Zamglone, gęste i mroczne brzmienia z dozą dobrego humoru, a do tego uzależniający, pełen energii rock and roll - takie połączenie to nie tylko gwarancja świetnej muzyki, ale i dobrej zabawy. Właśnie tego można doświadczyć podczas wspólnej trasy Dopelord i The Stubs. Drugim przystankiem tegorocznej odsłony trasy była elbląska Mjazzga, gdzie zespoły zawitały w piątek, 13 stycznia.
Zdecydowanie nie był to dzień pechowy, bo dostarczył pokaźnej dawki muzycznych emocji. Polskiej rockowo-metalowej publiczności obu zespołów właściwie przedstawiać nie trzeba. Zarówno Dopelord jak i The Stubs słyną z bardzo dobrych, energetycznych koncertów, podczas których trudno ustać w miejscu. Choć grywali już na scenach festiwalowych, tym razem postawili na bardziej kameralny charakter koncertów i bezpośredni kontakt z publicznością. Właśnie do takich spotkań stworzona jest Mjazzga - przestrzeń nieduża i bardzo przytulna, ale zdecydowanie z charakterem.

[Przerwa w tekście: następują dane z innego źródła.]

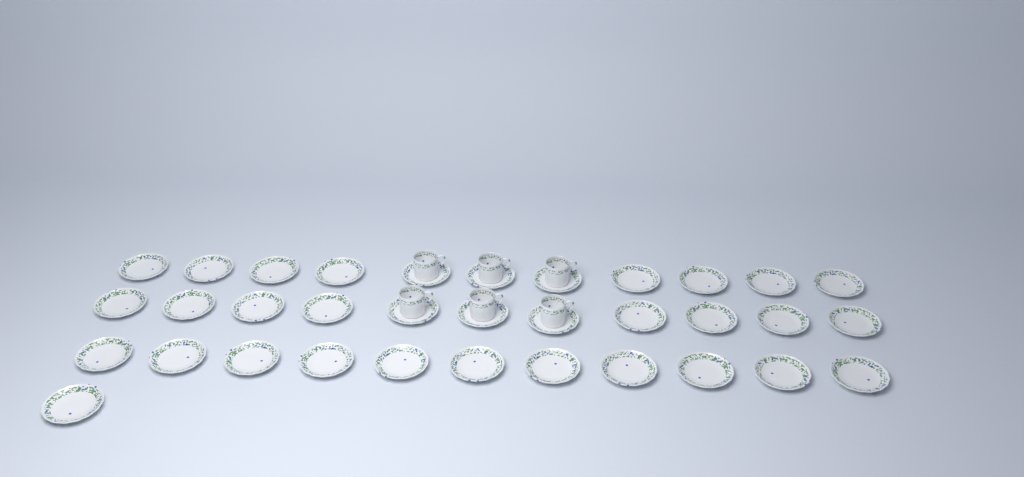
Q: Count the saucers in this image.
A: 34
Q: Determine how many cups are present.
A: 6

Mimo niewielkiej frekwencji w klubie panowała bardzo fajna atmosfera. Ci, którzy zdecydowali się ruszyć z domu mimo niesprzyjającej pogody, mieli szansę przeżyć coś naprawdę wyjątkowego. Oba zespoły zagrały z pełnym zaangażowaniem, wkładając serce w każdy dźwięk. Słuchało się tych koncertów naprawdę świetnie.

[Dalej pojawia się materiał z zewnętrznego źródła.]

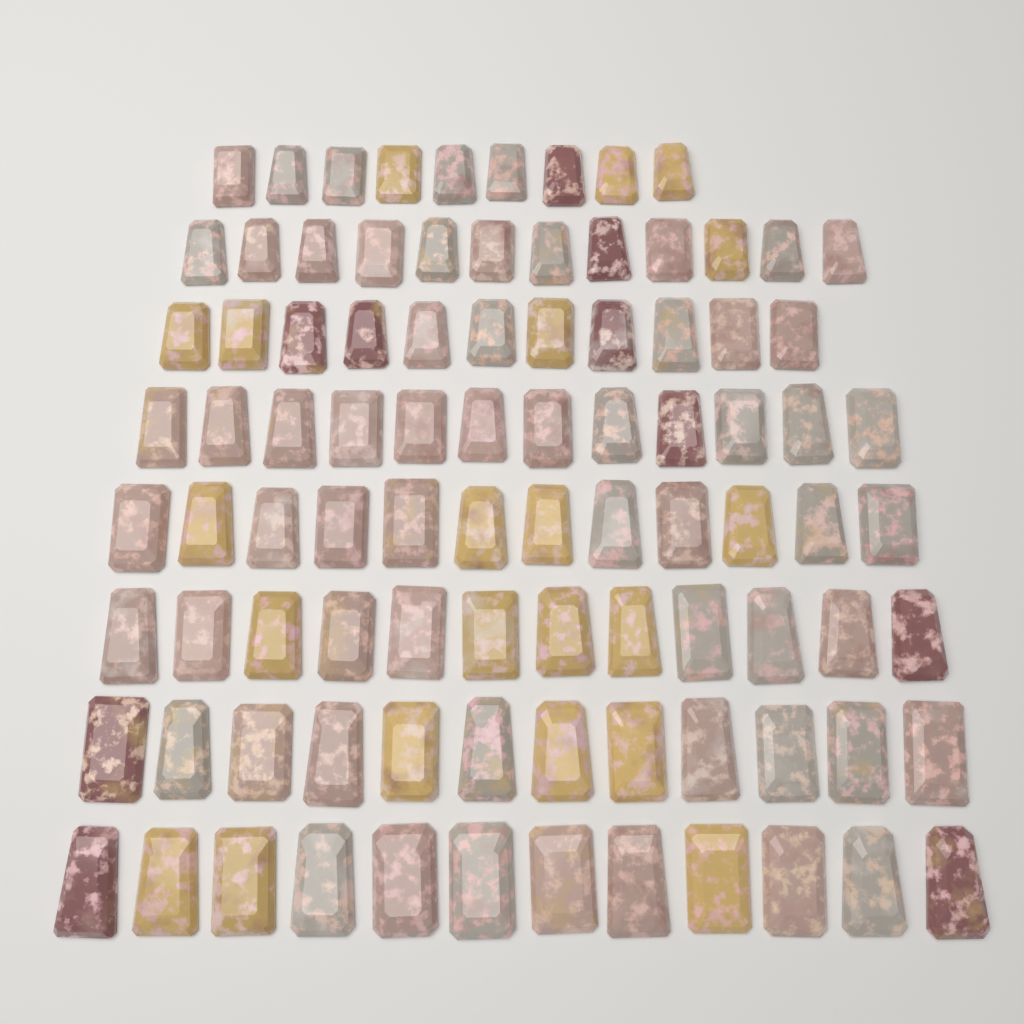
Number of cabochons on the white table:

Pierwsi zaprezentowali się The Stubs, serwując mocną dawkę bezkompromisowej energii i rytmów, do których nogi właściwie same tańczą. Troje przyjaciół świetnie rozumiało się na scenie, bawiąc się w najlepsze. Nie musieli zbyt wiele mówić - muzyka broniła się sama. Nie brakowało za to sytuacyjnych żartów. Kilkadziesiąt minut występu minęło błyskawicznie, pozostawiając chęć na znacznie więcej.

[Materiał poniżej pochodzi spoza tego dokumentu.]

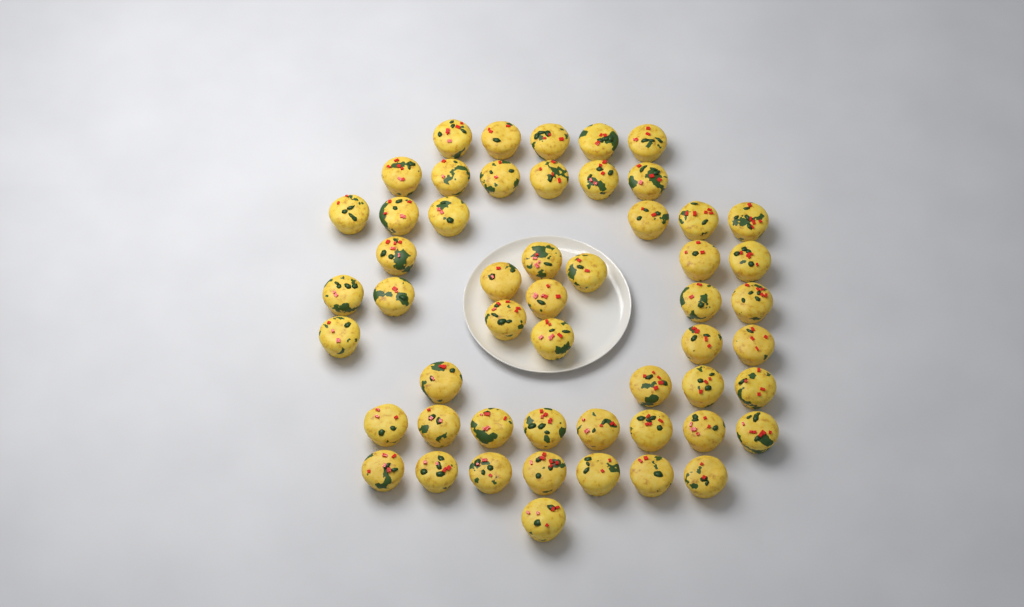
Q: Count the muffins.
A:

Równie intensywnie, choć nieco wolniej, ciężej i bardziej mrocznie zagrał Dopelord, przynosząc fanom doom i stoner metalu dokładnie to, na co czekali. Był to koncert potężny, a jednocześnie bardzo hipnotyzujący. Zgadzało się wszystko - dopracowane kompozycje, świetnie rozłożona dynamika i tempo występu, szybsze fragmenty dopełniane melodiami i scena spowita zamglonym światłem. Muzycy po raz kolejny udowodnili, że w kwaśnych i gęstych metalowych klimatach oraz niespiesznym snuciu intrygujących opowieści z dozą dobrego humoru czują się jak ryba w wodzie. Każdy, kto przegapił ten koncert zdecydowanie ma czego żałować.